Siciliano said many kids don't really understand the repercussions of what they say and how they say it, and the effect it will have on others.

"It boils down to a complete disconnect between in-person communications versus communicating virtually, because when you're online you can't see body language, you can't see facial expressions, eye contact, you can't get a sense of how a person is reacting to the words that you use," he said.

Siciliano said when kids communicate this way "they will say things in reaction to other things that are being said, and before you know it you have this mean, hateful conversation going on back and forth, that in the real world, face to face, probably wouldn't take place at all."

The survey also found many kids are sharing information that could get them in trouble.

"Fifty percent of teens post their email addresses online; 30 percent have posted their phone number of their family's phone numbers and almost 15 percent have posted their physical address, their home addresses on the web," he said. "This personal information could be used to hunt them down, send them unsolicited emails, text messages and so forth. Anybody who accesses this data on the wild, wild web, posing as anyone, can con those youth."

Additionally, the survey found about one in three kids feel more accepted on social media than they do in real life.

Siciliano said to minimize the chance of cyberbullying, parents need to touch base with their kids and talk about the risks of making online connections.
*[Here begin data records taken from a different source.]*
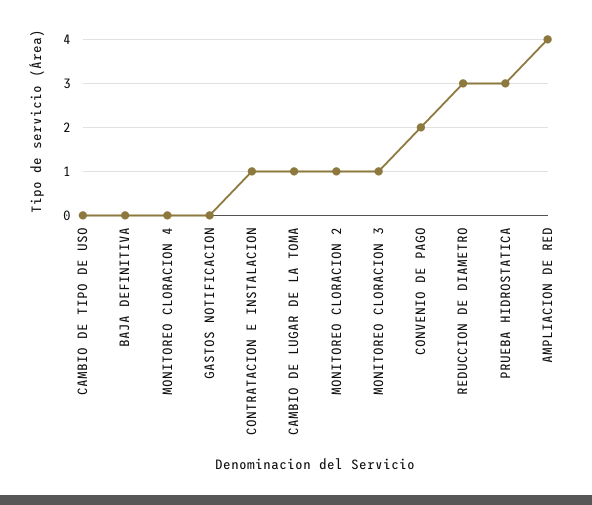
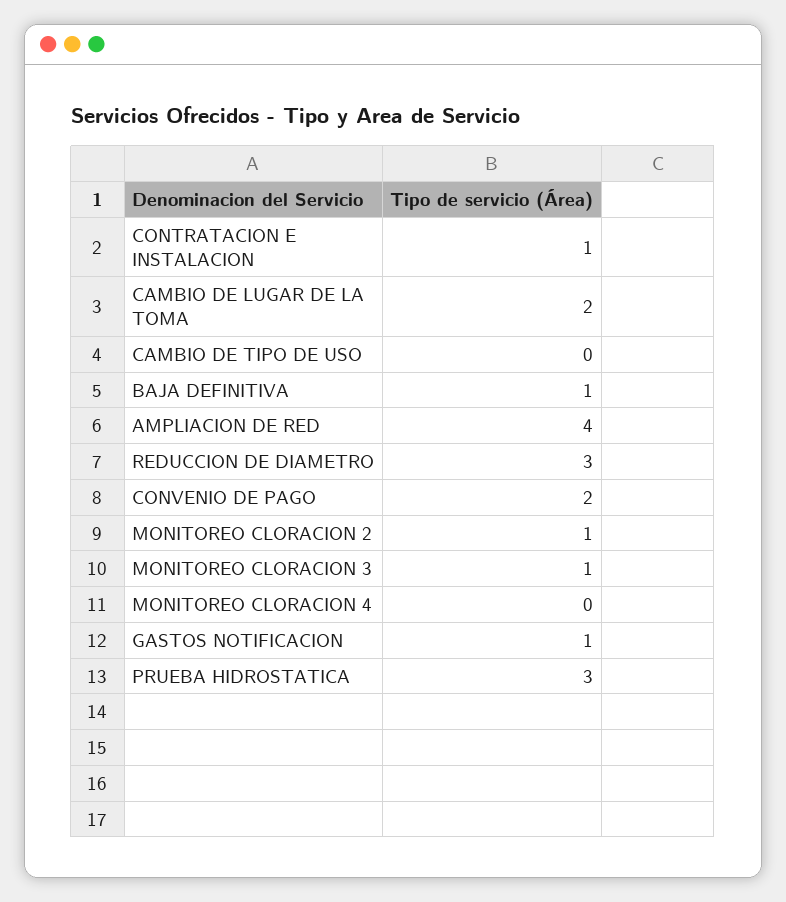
BAJA DEFINITIVA: 0 -> 1
GASTOS NOTIFICACION: 0 -> 1
CAMBIO DE LUGAR DE LA TOMA: 1 -> 2

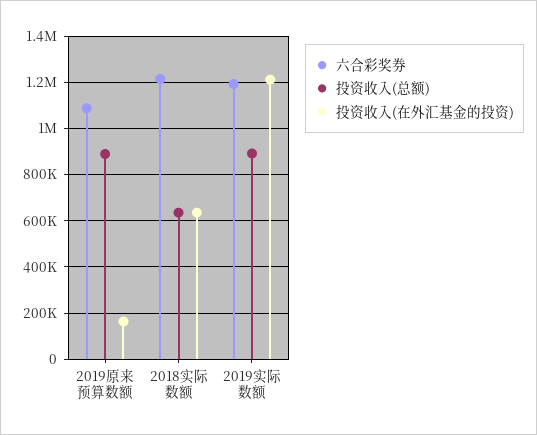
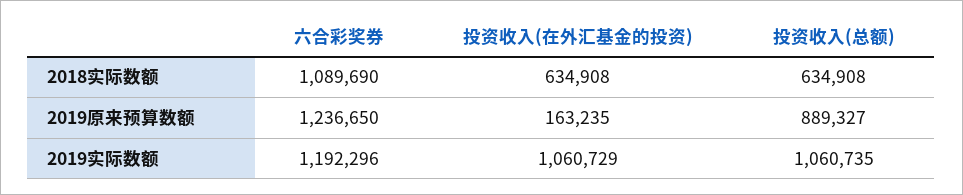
六合彩奖券, 2019原来预算数额: 1100000 -> 1236650
六合彩奖券, 2018实际数额: 1200000 -> 1089690
投资收入(总额), 2019实际数额: 900000 -> 1060735
投资收入(在外汇基金的投资), 2019实际数额: 1200000 -> 1060729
Parents should also tell children that what they say can hurt others, so they need to be sensitive about how they carry on a dialogue.

"It's important for parents to understand the technology that their kids are using so they can always be on top of their communications - and they should check on their children's accounts to see what's going on," Siciliano said.

He added if a child is being cyberbullied, "first and foremost, they should report it to their parents, who may then contact school officials or law enforcement or the parents of the kids who are doing the bullying."